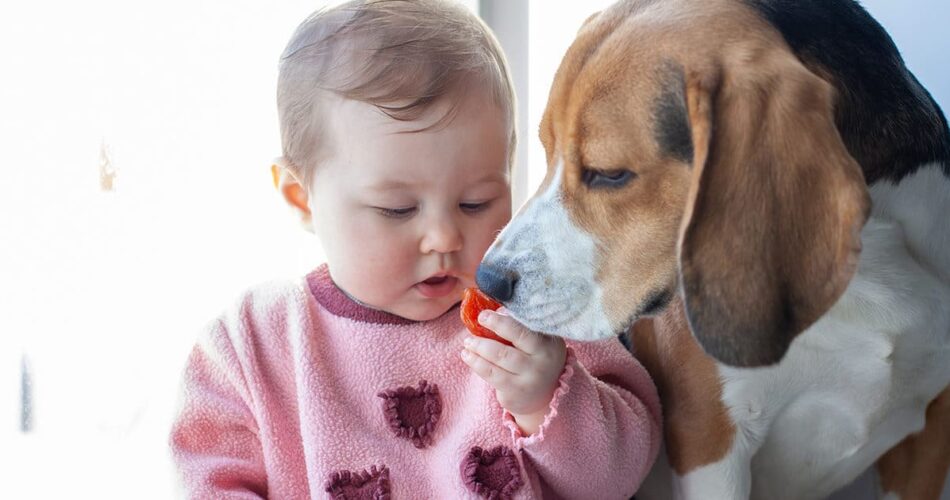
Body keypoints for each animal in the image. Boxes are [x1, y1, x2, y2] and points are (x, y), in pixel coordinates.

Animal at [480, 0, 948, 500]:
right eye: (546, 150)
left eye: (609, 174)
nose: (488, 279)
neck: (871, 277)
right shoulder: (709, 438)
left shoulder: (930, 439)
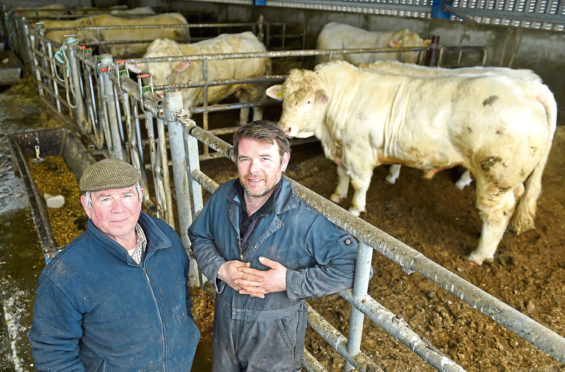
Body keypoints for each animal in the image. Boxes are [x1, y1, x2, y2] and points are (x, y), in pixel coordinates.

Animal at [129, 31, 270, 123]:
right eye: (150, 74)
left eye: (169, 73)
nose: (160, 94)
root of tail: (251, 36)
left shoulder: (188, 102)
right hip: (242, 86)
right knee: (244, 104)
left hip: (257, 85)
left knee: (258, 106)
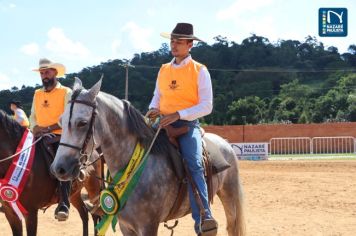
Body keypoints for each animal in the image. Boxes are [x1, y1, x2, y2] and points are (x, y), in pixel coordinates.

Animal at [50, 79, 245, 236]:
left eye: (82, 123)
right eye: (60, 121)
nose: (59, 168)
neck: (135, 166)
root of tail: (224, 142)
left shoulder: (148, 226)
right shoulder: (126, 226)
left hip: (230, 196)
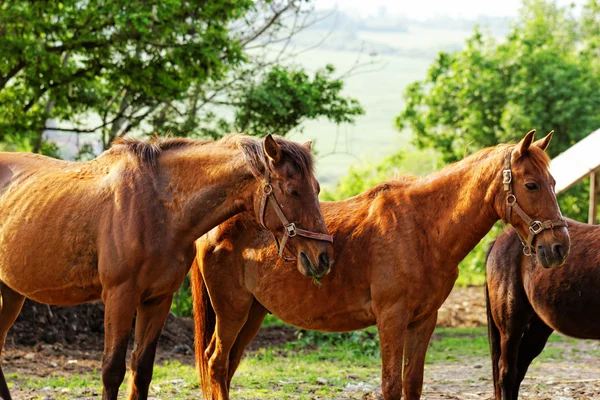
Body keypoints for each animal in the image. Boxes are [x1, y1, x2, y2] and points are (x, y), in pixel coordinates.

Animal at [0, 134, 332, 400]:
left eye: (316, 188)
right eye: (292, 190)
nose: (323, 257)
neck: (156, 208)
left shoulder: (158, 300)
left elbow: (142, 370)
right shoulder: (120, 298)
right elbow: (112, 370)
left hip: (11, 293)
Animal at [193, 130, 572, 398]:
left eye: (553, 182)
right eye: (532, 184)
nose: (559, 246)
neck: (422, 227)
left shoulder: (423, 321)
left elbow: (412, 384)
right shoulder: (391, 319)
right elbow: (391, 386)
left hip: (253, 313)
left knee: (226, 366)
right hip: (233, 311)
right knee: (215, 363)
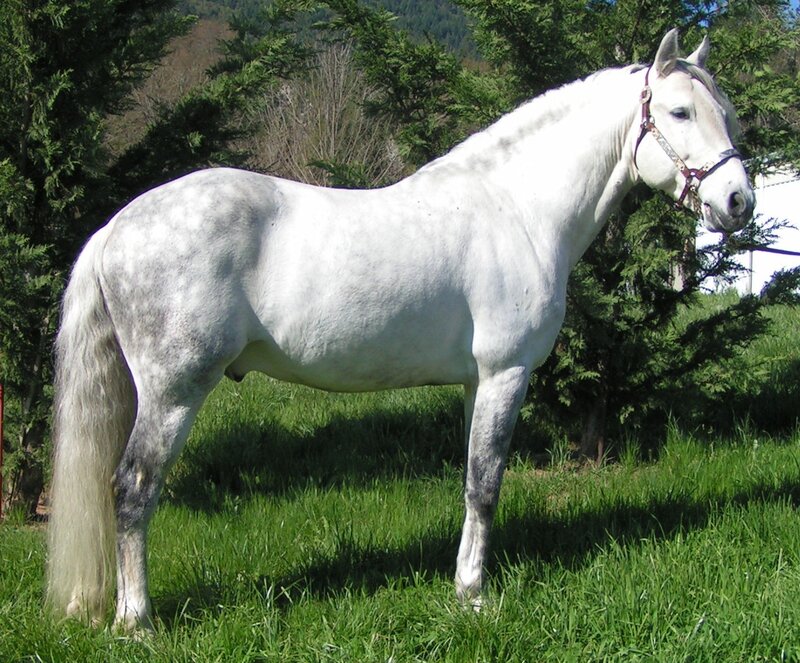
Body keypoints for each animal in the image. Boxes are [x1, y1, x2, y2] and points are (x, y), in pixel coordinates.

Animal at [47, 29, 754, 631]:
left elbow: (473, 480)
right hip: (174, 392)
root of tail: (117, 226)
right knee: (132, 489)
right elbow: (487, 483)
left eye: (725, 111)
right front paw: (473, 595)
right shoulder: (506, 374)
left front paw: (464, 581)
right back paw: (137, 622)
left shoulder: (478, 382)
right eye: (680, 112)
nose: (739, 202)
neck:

▶ _ACTIVITY_:
The response should consist only of the lines running from the one that contains "right elbow: (487, 483)" through the end of the material, repeated exactly.

▶ _TASK ANSWER_:
right elbow: (487, 483)
left eye: (725, 111)
right front paw: (473, 595)
right shoulder: (506, 374)
left front paw: (464, 581)
right back paw: (137, 622)
left shoulder: (478, 382)
right eye: (680, 112)
nose: (739, 202)
neck:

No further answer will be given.